The Sun PKCS#11 provider does not implement cryptographic algorithms by itself, but acts as a bridge between the JCA, JCE APIs and the native PKCS#11 module. This native module must be in the form of a shared-object library (.so file on Solaris and Linux) or dynamic-link library (.dll on Windows) and is provided by the vendor of the HSM device.

Using SoftHSM

SoftHSM can be installed using already available binary packages, or from source. For example, on a recent version of Ubuntu, a simple sudo apt-get install softhsm will suffice. As part of the installation, the necessary command line tools will be installed along with the shared object file libsofthsm2.so which is the native implementation of PKCS#11 for SoftHSM.

Use the softhsm2-util command line utility to create a new token as follows

softhsm2-util --init-token --slot 0 --label "<token name>"

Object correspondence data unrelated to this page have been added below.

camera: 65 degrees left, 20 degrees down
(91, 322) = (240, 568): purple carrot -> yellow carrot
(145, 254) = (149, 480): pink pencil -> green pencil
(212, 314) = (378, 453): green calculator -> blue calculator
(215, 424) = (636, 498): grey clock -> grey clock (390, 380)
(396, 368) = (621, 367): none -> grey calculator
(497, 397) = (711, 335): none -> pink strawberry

This prompts you for a Security Officer PIN (used to add/ remove tokens) and a User PIN(used for accessing the token from the application).

The PKCS#11 configuration file must contain the location of the .so file and the slot number of the token.

name = softhsm_pkcs11
library = /usr/lib64/libsofthsm2.so
slot = 0

Configure JCA provider

In this snippet, I’ve programmatically configured the JCA provider at runtime. You can also statically configure it in the Java security properties file $JAVA_HOME/lib/security/java.security

Provider sunPkcsProvider = new SunPKCS11(pkcs11ConfigFilePath);
if (-1 == Security.addProvider(sunPkcsProvider)) {
throw new RuntimeException("Could not configure SunPKCS11 provider");

Load keystore

Operations that deal with keys in the token, require you to first login using your User PIN before the operations can proceed. You can supply the PIN in the password input parameter to the load method while accessing the token as a keystore via the java.security.KeyStore class.

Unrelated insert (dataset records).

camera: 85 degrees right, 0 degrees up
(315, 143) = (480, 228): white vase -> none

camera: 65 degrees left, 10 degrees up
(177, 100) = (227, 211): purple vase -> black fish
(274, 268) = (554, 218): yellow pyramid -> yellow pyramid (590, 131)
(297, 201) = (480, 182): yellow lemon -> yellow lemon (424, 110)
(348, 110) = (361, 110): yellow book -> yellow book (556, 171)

String userPinStr = "<user PIN specified while creating token>"
char[] userPin = userPinStr.toCharArray();
KeyStore keyStore = KeyStore.getInstance("PKCS11", sunPkcsProvider);
keyStore.load(null, userPin);

Save Private key to keystore

Here I’m saving an RSA 2048 Private key to the keystore

keyAlias, // Alias for this key
privateKey, // of type java.security.PrivateKey
ksPasswd.toCharArray(), // keystore password to protect key
caCertChain); // the cert chain for its public key

Operations using stored key

We can now use the stored key to perform cryptographic operations. In this case, I’m using the key to decrypt content that was encrypted using its corresponding public key.

PrivateKey privateKey = (PrivateKey) keyStore.getKey(keyAlias, ksPasswd.toCharArray());
Cipher decryptCipher = null;
decryptCipher = Cipher.getInstance("RSA");
decryptCipher.init(Cipher.DECRYPT_MODE, privateKey);
byte[] encryptedBytes = decryptCipher.doFinal(dataBytes);
String plaintextString = new String(encryptedBytes);

What if we print this private key on the console?

The HSM will let you perform crypto operations using the stored private key, but won’t let you access the content of the key itself. Here is what we get if we try to print the key to the console via the Java code.

Private key content when printed to console

Concluding notes

Being a software implementation of a generic HSM, SoftHSM allows us to explore the cryptoki standard and understand its usage even if we don’t have a real HSM. In Java application code, we can leverage JCA APIs to interact with the HSM via the Sun PKCS#11 provider, which acts as a bridge between JCA APIs and platform specific native PKCS#11 module.